--- START ---
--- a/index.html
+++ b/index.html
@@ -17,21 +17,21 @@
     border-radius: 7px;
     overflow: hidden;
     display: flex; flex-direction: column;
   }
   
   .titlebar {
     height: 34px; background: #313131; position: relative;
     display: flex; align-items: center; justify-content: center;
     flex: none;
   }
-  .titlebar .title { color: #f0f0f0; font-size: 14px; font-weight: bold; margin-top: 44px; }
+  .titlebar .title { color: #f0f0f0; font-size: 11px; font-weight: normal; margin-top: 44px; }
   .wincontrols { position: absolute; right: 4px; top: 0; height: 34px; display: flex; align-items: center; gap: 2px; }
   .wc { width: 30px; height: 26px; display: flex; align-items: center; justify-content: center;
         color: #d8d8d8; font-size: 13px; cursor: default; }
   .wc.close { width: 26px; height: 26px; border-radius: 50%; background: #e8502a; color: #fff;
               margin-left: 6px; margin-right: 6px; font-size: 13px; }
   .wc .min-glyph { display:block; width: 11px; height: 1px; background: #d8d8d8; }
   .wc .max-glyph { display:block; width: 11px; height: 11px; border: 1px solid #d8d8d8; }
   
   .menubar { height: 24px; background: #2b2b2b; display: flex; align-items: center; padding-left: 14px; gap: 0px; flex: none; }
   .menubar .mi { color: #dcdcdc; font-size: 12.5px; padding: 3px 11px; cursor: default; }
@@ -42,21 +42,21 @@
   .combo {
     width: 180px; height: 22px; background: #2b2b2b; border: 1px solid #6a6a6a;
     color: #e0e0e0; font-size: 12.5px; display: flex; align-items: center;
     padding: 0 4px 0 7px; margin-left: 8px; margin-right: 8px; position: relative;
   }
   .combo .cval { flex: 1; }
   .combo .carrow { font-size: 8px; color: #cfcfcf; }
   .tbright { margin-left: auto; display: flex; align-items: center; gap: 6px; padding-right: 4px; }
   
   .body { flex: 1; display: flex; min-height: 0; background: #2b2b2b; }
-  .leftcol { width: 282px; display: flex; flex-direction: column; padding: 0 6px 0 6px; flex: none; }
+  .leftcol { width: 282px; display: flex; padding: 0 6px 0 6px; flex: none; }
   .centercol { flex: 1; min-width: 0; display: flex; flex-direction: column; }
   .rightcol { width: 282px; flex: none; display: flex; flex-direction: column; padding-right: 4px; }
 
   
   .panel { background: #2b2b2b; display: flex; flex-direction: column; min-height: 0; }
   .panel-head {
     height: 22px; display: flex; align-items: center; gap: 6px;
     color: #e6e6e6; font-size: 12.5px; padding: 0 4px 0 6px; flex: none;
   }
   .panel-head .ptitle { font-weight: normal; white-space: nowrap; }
--- END ---
--- START ---
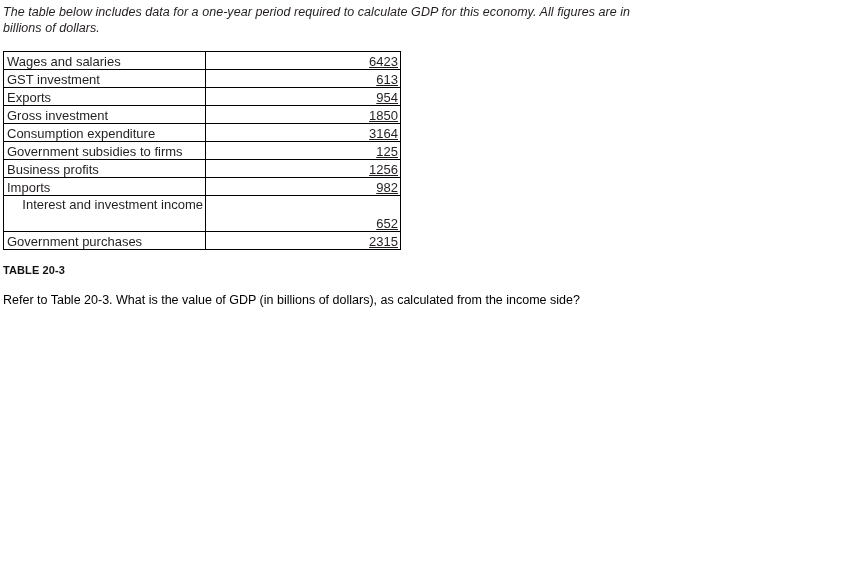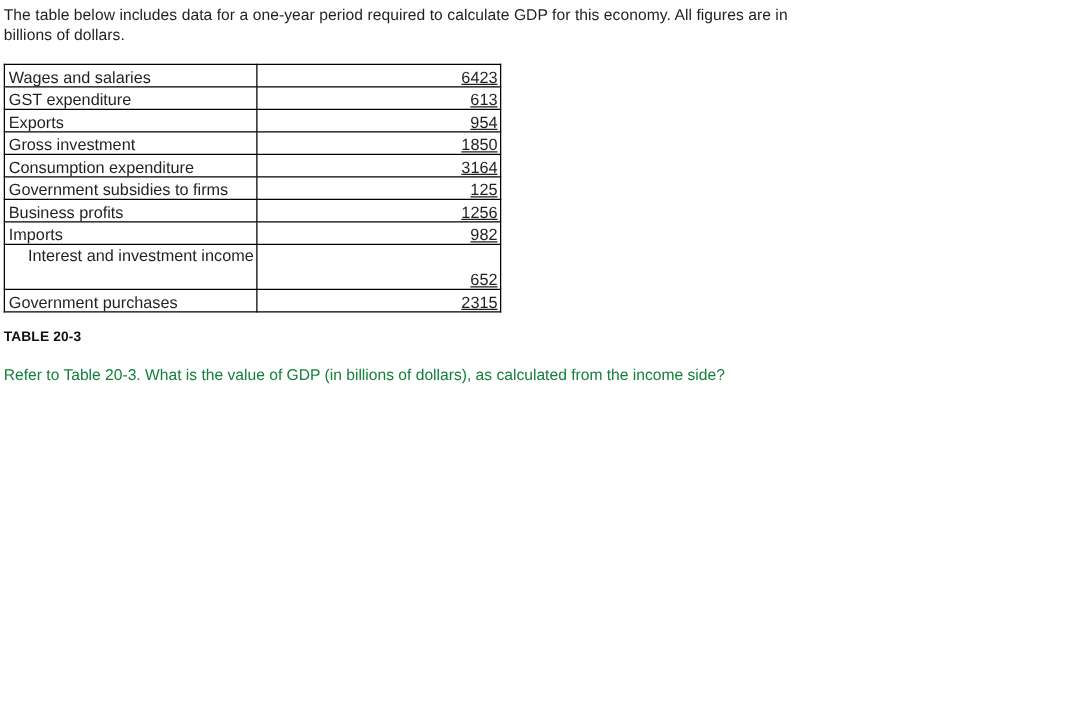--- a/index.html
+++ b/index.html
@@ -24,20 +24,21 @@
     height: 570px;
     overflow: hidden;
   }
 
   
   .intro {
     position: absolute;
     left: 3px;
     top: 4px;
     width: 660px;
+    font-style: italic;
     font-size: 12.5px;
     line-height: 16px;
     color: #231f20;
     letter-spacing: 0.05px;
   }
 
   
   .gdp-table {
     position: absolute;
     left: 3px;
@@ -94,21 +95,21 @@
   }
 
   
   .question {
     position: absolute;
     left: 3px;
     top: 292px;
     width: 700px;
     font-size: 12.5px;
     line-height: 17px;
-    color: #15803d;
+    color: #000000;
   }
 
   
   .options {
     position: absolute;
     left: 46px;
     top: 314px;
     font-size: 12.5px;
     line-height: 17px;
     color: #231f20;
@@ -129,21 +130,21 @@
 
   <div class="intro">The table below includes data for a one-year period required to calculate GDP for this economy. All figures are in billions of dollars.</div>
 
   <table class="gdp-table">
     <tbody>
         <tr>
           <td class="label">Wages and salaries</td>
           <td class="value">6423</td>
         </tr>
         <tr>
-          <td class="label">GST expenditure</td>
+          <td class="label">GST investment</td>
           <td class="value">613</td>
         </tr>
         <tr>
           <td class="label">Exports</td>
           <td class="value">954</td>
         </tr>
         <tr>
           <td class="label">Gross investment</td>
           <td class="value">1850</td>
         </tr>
--- END ---
All lines above that hold the string "label" should be copied.

           <td class="label">Wages and salaries</td>
-          <td class="label">GST expenditure</td>
+          <td class="label">GST investment</td>
           <td class="label">Exports</td>
           <td class="label">Gross investment</td>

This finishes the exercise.